What followed were tibicos made with anything from kiwifruit to dates, from mangoes to apricots, and from flowers of elderberry to kitchen herbs (mint and basil being the favorites). The most popular type, however, was with ginger. No wonder, many names of the culture include 'ginger', such as the GBP which stands for Ginger Beer Plant (though it's neither a plant, nor does it make beer, and leaving ginger as an optional ingredient). 

I tried out various things in the sugar department as well: from refined white sugar I switched to brown sugar, then to piloncillo or unrefined cane sugar, and even experimented with good organic honey. In the end I realized that the bacteria don't care.

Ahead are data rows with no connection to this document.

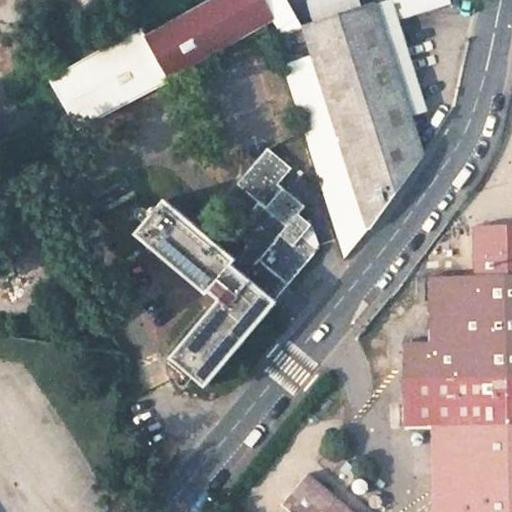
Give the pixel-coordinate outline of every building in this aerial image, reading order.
[(273,14),(265,0),(216,0),(148,38),(141,27),(51,77),(80,129),(171,79),(169,75),(273,14)] [(265,0),(273,14),(280,26),(296,16),(286,0),(265,0)] [(420,139),(418,132),(428,128),(423,113),(436,108),(426,78),(418,80),(398,16),(450,0),(390,0),(308,25),(283,33),(277,34),(347,255),(379,218),(425,156),(420,139)] [(308,25),(306,19),(281,27),(283,33),(308,25)] [(430,136),(428,128),(418,132),(420,139),(430,136)] [(293,168),(270,148),(240,183),(262,202),(236,232),(250,243),(238,257),(168,200),(159,209),(156,205),(151,211),(155,214),(139,232),(209,292),(212,289),(223,298),(174,356),(208,384),(279,301),(277,300),(321,248),(304,234),(313,223),(300,213),(306,206),(280,184),(293,168)] [(511,511),(511,224),(478,226),(479,274),(431,276),(433,343),(406,343),(407,427),(435,427),(436,511),(511,511)] [(358,511),(309,469),(281,499),(292,509),(289,511),(358,511)]
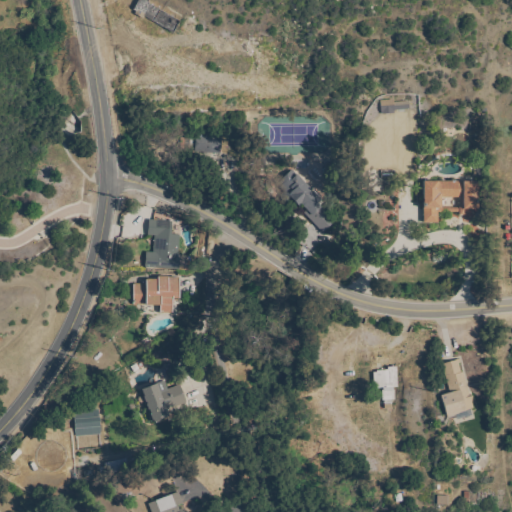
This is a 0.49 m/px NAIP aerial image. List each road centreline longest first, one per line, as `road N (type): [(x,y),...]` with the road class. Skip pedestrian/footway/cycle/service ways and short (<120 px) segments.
road 1 (secondary): [(0,434),(49,378),(91,290),(102,246),(107,135),(76,0)]
road 2 (tertiary): [(511,305),(449,311),(361,301),(235,230),(111,175)]
road 3 (residential): [(235,230),(206,286),(267,511)]
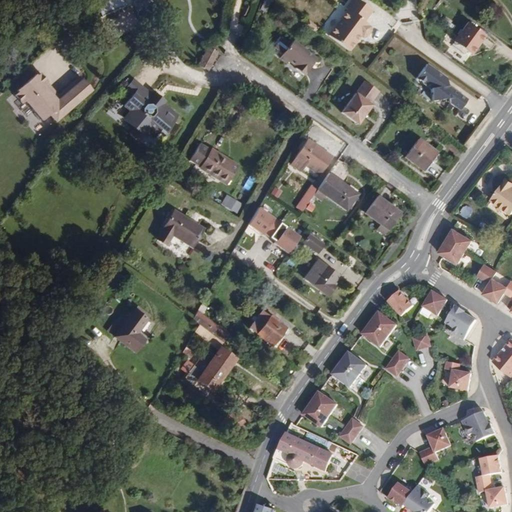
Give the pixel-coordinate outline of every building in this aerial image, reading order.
[(119,0),(98,0),(107,11),(120,1),(119,0)] [(349,51),(361,35),(363,37),(366,36),(370,31),(370,28),(368,26),(368,25),(364,22),(372,11),(357,0),(351,0),(345,9),(347,10),(328,36),(349,51)] [(98,1),(93,5),(99,12),(104,8),(98,1)] [(471,54),(484,36),(467,23),(454,42),(471,54)] [(277,50),(282,54),(289,44),(288,43),(288,42),(282,37),(281,37),(278,40),(279,41),(276,45),(275,44),(273,47),(273,49),(276,51),(277,50)] [(316,60),(292,41),(289,44),(282,54),(279,58),(286,64),(288,61),(296,67),(294,69),(303,75),(316,60)] [(199,66),(207,70),(216,55),(207,50),(199,66)] [(467,100),(447,86),(446,79),(426,64),(416,79),(430,89),(432,101),(449,98),(450,103),(460,110),(467,100)] [(354,71),(349,67),(343,74),(349,78),(354,71)] [(20,98),(17,101),(24,109),(27,106),(37,118),(36,119),(42,126),(43,125),(44,126),(52,120),(58,128),(94,97),(85,86),(60,107),(46,91),(49,88),(42,79),(39,82),(37,80),(19,96),(20,98)] [(364,81),(341,113),(357,125),(371,106),(370,104),(379,92),(364,81)] [(60,101),(49,88),(46,91),(60,107),(85,86),(82,82),(60,101)] [(149,97),(136,86),(120,106),(128,113),(123,119),(137,130),(142,123),(155,133),(157,130),(162,134),(177,116),(162,104),(165,100),(153,92),(149,97)] [(436,153),(417,139),(404,158),(425,173),(430,166),(428,164),(431,160),(436,153)] [(306,140),(294,158),(320,175),(332,157),(306,140)] [(199,144),(189,161),(199,167),(201,164),(207,167),(204,172),(226,185),(238,166),(231,162),(230,163),(225,160),(226,159),(210,149),(210,150),(199,144)] [(199,168),(204,172),(207,167),(201,164),(199,167),(199,168)] [(357,195),(328,174),(316,190),(345,211),(357,195)] [(511,186),(511,185),(505,180),(491,200),(511,215),(511,213),(511,188),(511,186)] [(295,207),(301,211),(316,191),(310,187),(295,207)] [(281,192),(275,188),(271,194),(277,198),(281,192)] [(362,212),(364,213),(376,197),(374,195),(362,212)] [(387,230),(388,231),(400,214),(399,213),(402,210),(393,203),(390,207),(376,197),(364,213),(380,225),(387,230)] [(234,216),(239,207),(229,200),(224,209),(234,216)] [(247,226),(261,236),(263,234),(273,220),(257,209),(247,226)] [(203,229),(173,211),(155,239),(165,246),(171,236),(191,248),(203,229)] [(263,234),(274,242),(284,228),(273,220),(263,234)] [(387,230),(380,225),(376,229),(384,235),(387,230)] [(451,226),(436,250),(442,253),(455,262),(470,238),(451,226)] [(274,242),(273,244),(287,254),(298,238),(284,228),(274,242)] [(303,243),(317,253),(323,245),(309,235),(303,243)] [(331,284),(337,276),(317,261),(304,279),(327,296),(334,286),(331,284)] [(477,275),(480,278),(488,266),(483,262),(482,264),(475,275),(477,275)] [(480,278),(487,282),(490,276),(494,270),(488,266),(480,278)] [(508,295),(511,288),(511,281),(509,279),(505,286),(490,276),(487,282),(481,292),(496,301),(502,291),(508,295)] [(399,289),(387,299),(401,315),(413,304),(399,289)] [(447,298),(432,289),(423,304),(438,314),(447,298)] [(463,338),(475,318),(463,311),(464,309),(455,304),(444,321),(452,326),(450,330),(463,338)] [(200,305),(191,320),(198,325),(223,343),(228,335),(200,315),(205,309),(200,305)] [(136,307),(133,310),(146,320),(148,316),(136,307)] [(146,320),(133,310),(113,337),(134,353),(144,340),(135,334),(146,320)] [(378,310),(362,333),(380,346),(396,324),(378,310)] [(253,322),(248,329),(274,348),(281,339),(278,338),(280,335),(285,328),(277,322),(277,319),(272,316),(269,316),(261,311),(256,318),(253,322)] [(198,325),(194,332),(218,350),(219,348),(223,343),(198,325)] [(412,336),(416,349),(423,347),(430,345),(427,332),(412,336)] [(511,338),(510,336),(491,360),(510,375),(511,372),(511,338)] [(189,359),(193,353),(185,348),(181,353),(189,359)] [(212,392),(235,360),(219,348),(218,350),(208,364),(200,358),(194,367),(193,366),(193,365),(187,361),(181,369),(182,371),(185,374),(181,380),(192,388),(197,381),(212,392)] [(398,350),(385,368),(396,376),(409,358),(398,350)] [(349,351),(332,373),(350,387),(367,364),(349,351)] [(458,370),(459,363),(446,360),(445,367),(452,369),(449,386),(467,389),(470,372),(458,370)] [(319,391),(303,414),(322,426),(337,403),(319,391)] [(224,419),(226,422),(239,414),(237,410),(229,414),(230,415),(224,419)] [(490,422),(488,423),(482,411),(461,420),(471,443),(494,433),(490,422)] [(239,414),(226,422),(232,433),(245,425),(239,414)] [(363,426),(352,418),(348,424),(339,436),(350,444),(354,438),(363,426)] [(450,445),(443,428),(427,435),(431,447),(418,452),(424,465),(437,459),(434,452),(450,445)] [(303,440),(287,433),(278,450),(274,460),(300,471),(304,462),(326,472),(330,464),(348,473),(353,464),(303,440)] [(497,455),(479,459),(482,476),(475,478),(476,485),(490,482),(488,475),(500,472),(497,455)] [(491,490),(490,482),(476,485),(478,492),(485,491),(489,508),(507,504),(503,487),(491,490)] [(387,498),(401,508),(403,505),(412,493),(397,483),(387,498)] [(412,493),(403,505),(413,511),(428,511),(434,504),(427,499),(430,494),(417,486),(412,493)]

They only want glucose, the rest is more about pleasing us. In this sense I considered it a waste of good honey to give it to the tibicos. Also, the piloncillo gave it a weird taste I didn't like, so I was back to brown or white sugar.

Why Didn't I Make Tibicos Sooner?

Making tibicos is so easy, and so cost efficient, that I was surprised I hadn't discovered it before. But then again, like most of us, I simply hadn't even herd about it. Soft drinks are generally associated with what we know from the store, leaving its pre-industrial type beyond the veil of forgetting. The other reason is the availability of the cultures, because in order to grow some yourself, you need to know someone who already does. Since the cultures multiply quickly, they are most probably happy to give you some. But that first hurdle of finding someone like that can be a major one. I know, in Canada I spent months looking for it, before giving up entirely.

Fragile Little Creatures

Over the years that I spent making tibicos, I ran into little difficulties. Most combinations of flavors turned out to be quite tasty, and even if someone didn't like something (like myself, I'm no great fan of mint) there was always someone who did enjoy it. However, there were some occasions when the culture just appeared to be dying. Instead of growing bigger and more numerous, the crystals got smaller and fewer, until there was literally nothing left of them. Fortunately I had prepared for this back when it was reproducing fast, and I always had some culture stashed away in my freezer. There they could be kept indefinitely, in case something like this happened. I did the same thing with my milk kefir, as well as with my kombucha (though just in the fridge, not the freezer), but those two cultures seem to be stronger. It was only the tibicos that was prone to dying unexpectedly.

Learning From Sandor Katz

At first I used to surf the web for additional information on using my probiotic cultures, but once I discovered Sandor Katz, I realized that he had all the info one could ever want, in his book The Art of Fermentation. In it he gives us a rough history of how fermentation was used over the centuries, gives a discourse on the importance of the microbes living in our bodies, but most of all, offers a practical guide on how to use different  fermentation techniques in our own homes. Making healthy soft drinks is only a small part in all of this. I can highly recommend it to anyone interested in keeping ourselves health, while using traditional techniques to turn the abundance of food into an even richer abundance of nutrition, and all this using the means and infrastructure of our homes.